WHAT YOU ARE ASKED TO DO »
Within the entries below, find the portion that opens with the line containing "45.66th from Mabel to California" and closes with the line containing "3. Amending BMC". Retype that portion exactly and only.

RECORDS TO USE »
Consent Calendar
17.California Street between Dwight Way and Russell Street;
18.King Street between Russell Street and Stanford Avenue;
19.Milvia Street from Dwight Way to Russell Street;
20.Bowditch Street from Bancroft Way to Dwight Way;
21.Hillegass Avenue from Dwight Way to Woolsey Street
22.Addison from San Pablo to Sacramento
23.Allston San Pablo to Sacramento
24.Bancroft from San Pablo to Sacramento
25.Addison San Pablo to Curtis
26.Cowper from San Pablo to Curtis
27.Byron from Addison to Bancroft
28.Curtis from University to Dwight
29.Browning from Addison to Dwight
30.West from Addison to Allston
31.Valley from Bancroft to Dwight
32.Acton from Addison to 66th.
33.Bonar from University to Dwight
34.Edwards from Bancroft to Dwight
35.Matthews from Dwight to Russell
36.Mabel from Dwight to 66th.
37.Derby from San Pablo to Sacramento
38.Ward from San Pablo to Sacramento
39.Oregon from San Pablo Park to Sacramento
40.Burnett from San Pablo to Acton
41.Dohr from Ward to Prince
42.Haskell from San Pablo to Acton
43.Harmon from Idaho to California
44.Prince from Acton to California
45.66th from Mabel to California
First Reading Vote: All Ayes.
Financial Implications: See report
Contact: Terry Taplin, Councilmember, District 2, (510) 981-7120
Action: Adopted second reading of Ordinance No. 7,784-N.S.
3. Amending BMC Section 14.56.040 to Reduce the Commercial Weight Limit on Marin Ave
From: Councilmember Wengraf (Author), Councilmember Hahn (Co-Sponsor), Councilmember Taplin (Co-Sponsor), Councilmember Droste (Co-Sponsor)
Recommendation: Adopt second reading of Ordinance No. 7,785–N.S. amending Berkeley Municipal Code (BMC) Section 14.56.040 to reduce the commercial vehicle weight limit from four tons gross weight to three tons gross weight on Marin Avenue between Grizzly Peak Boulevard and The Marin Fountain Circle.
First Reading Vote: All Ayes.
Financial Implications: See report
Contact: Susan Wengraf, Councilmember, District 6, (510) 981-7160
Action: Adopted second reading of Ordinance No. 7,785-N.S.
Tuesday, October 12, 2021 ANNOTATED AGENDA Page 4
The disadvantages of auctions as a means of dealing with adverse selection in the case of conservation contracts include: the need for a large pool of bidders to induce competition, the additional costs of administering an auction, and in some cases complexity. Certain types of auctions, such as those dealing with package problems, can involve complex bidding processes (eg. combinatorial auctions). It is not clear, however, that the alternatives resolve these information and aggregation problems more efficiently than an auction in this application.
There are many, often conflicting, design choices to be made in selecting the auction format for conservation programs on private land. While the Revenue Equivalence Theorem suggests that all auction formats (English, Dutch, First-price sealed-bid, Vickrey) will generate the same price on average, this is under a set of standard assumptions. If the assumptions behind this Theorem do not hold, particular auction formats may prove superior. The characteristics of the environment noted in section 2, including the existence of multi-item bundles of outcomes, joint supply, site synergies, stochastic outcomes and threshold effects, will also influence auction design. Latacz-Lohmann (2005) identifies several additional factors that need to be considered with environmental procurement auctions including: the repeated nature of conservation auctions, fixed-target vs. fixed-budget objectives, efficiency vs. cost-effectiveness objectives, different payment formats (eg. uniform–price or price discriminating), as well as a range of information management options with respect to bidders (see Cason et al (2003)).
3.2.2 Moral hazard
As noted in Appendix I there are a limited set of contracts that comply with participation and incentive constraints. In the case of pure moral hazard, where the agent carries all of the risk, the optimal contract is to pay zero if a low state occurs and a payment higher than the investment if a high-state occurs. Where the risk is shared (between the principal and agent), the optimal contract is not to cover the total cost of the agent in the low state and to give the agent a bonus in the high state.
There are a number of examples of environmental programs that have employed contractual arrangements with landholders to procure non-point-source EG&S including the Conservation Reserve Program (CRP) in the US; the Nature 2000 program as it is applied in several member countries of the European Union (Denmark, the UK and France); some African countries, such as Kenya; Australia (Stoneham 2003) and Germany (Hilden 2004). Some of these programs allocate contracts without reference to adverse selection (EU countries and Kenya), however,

TASK RESULT »
45.66th from Mabel to California
First Reading Vote: All Ayes.
Financial Implications: See report
Contact: Terry Taplin, Councilmember, District 2, (510) 981-7120
Action: Adopted second reading of Ordinance No. 7,784-N.S.
3. Amending BMC Section 14.56.040 to Reduce the Commercial Weight Limit on Marin Ave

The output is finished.